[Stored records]
::::::::::
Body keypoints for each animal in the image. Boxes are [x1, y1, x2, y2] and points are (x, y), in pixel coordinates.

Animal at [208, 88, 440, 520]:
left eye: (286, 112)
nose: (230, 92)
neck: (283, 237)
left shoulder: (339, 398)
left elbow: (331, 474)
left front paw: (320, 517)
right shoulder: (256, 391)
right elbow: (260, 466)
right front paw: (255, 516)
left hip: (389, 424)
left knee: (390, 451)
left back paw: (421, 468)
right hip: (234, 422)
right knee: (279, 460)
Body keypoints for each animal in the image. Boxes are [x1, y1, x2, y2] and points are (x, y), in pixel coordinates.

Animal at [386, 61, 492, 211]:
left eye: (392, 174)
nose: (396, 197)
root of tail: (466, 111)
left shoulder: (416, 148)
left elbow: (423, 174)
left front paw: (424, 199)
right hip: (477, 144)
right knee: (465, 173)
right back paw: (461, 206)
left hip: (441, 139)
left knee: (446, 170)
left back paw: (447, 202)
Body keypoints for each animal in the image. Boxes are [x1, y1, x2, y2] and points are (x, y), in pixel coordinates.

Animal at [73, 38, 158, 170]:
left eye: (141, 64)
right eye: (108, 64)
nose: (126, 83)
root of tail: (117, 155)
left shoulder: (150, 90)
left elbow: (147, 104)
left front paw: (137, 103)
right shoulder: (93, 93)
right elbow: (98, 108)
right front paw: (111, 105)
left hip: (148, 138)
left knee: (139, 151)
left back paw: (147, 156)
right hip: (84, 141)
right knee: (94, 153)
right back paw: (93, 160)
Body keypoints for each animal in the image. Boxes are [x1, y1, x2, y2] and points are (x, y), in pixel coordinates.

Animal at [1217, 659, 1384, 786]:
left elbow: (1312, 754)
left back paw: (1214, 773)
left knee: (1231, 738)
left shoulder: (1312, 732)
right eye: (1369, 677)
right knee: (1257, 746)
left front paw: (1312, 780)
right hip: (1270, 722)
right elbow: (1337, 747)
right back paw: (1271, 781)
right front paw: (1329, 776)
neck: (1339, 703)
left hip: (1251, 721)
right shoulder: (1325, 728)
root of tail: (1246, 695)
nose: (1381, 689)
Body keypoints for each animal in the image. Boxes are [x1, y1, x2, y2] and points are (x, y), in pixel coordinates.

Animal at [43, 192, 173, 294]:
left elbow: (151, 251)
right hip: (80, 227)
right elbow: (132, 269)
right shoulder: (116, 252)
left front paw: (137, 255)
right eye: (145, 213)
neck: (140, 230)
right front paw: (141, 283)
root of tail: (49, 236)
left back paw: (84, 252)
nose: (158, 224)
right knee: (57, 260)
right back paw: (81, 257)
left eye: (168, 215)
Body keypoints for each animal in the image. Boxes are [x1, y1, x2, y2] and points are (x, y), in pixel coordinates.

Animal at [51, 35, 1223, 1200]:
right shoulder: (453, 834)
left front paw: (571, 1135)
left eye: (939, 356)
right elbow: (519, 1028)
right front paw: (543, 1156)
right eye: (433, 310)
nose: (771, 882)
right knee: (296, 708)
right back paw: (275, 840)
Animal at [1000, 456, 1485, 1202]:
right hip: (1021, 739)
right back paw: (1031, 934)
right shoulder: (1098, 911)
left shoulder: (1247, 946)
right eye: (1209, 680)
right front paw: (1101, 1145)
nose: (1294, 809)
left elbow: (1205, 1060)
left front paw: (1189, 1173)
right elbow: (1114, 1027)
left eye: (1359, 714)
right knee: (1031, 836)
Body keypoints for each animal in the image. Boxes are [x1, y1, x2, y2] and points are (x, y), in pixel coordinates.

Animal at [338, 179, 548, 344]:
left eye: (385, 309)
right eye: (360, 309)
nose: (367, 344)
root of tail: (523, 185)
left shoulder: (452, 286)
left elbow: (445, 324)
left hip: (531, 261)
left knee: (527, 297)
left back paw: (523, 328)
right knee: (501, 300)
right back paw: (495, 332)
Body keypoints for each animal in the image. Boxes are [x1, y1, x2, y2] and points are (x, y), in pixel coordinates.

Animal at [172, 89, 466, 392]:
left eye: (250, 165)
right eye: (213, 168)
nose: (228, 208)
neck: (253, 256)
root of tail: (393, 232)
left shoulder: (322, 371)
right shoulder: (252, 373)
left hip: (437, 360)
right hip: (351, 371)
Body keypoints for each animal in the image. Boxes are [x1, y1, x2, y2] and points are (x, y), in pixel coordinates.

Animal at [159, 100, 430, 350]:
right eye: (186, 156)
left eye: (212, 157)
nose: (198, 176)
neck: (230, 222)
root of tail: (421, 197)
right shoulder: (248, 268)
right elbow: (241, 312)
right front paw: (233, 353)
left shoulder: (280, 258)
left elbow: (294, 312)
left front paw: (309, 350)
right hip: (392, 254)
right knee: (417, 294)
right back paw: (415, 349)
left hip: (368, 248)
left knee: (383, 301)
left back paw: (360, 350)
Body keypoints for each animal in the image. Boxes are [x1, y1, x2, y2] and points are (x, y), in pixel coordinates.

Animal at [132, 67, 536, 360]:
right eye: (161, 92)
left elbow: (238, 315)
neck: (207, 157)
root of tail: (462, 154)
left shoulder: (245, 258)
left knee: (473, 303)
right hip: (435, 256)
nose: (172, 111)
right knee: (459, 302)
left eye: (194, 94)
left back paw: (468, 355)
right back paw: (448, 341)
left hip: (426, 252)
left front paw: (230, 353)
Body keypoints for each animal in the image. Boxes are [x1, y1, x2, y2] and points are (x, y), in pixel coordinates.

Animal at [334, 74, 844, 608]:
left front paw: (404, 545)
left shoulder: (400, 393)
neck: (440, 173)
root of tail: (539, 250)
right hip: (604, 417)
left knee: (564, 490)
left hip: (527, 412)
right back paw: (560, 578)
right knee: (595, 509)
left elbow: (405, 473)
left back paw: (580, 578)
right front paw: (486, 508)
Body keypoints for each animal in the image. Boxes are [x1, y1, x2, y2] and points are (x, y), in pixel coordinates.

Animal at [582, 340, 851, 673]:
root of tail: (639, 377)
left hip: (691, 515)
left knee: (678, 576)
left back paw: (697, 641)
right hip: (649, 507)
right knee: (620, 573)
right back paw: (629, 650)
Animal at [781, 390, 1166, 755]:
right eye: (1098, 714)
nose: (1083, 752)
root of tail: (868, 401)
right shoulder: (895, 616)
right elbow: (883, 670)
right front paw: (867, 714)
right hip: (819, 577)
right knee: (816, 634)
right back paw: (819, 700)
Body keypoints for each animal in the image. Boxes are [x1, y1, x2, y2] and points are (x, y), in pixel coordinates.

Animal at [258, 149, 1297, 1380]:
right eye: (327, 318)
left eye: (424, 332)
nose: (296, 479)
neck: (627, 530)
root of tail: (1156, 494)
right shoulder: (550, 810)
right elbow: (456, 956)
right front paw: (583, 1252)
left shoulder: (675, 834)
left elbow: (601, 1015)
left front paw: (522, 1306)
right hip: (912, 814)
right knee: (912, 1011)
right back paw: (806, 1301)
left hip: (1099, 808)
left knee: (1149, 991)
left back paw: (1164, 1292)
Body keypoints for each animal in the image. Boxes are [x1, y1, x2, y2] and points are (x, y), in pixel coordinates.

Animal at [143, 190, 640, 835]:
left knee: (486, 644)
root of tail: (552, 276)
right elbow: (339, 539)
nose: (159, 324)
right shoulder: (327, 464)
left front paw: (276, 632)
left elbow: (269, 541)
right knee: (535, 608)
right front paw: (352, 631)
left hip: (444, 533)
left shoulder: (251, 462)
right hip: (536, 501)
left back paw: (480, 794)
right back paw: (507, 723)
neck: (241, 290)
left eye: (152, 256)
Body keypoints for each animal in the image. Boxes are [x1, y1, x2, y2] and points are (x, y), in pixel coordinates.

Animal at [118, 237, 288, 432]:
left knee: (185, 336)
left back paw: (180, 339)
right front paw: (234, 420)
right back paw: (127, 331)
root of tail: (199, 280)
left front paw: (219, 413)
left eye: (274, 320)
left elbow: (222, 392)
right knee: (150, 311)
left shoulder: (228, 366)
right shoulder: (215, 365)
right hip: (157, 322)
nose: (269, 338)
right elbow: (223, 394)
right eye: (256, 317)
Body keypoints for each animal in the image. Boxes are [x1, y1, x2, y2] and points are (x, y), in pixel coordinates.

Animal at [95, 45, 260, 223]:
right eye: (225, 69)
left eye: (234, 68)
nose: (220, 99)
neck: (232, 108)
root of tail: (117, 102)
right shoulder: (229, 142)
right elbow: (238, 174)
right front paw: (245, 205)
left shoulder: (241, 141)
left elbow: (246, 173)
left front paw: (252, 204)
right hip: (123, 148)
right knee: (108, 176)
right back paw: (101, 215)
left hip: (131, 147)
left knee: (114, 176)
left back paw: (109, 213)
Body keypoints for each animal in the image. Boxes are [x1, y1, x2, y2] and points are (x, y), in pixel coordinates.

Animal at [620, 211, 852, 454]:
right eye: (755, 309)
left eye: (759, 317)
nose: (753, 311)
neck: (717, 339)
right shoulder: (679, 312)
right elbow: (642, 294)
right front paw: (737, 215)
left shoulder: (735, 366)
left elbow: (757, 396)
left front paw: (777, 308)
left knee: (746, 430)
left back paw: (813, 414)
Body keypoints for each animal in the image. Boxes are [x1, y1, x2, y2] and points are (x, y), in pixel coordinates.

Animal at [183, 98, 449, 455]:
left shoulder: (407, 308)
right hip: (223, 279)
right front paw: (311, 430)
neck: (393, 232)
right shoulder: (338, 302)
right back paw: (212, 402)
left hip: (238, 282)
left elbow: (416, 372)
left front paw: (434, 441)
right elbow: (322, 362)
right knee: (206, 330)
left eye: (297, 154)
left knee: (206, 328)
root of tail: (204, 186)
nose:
::::::::::
• Activity:
Start with the line above that contains "left knee: (185, 336)" and stop after the line that contains "left shoulder: (241, 141)". Output those lines exactly, and only those.

• Result:
left knee: (185, 336)
left back paw: (180, 339)
right front paw: (234, 420)
right back paw: (127, 331)
root of tail: (199, 280)
left front paw: (219, 413)
left eye: (274, 320)
left elbow: (222, 392)
right knee: (150, 311)
left shoulder: (228, 366)
right shoulder: (215, 365)
right hip: (157, 322)
nose: (269, 338)
right elbow: (223, 394)
right eye: (256, 317)
Body keypoints for each animal in the image. Boxes are [x1, y1, x2, y2] and points are (x, y), in pixel coordinates.

Animal at [95, 45, 260, 223]:
right eye: (225, 69)
left eye: (234, 68)
nose: (220, 99)
neck: (232, 108)
root of tail: (117, 102)
right shoulder: (229, 142)
right elbow: (238, 174)
right front paw: (245, 205)
left shoulder: (241, 141)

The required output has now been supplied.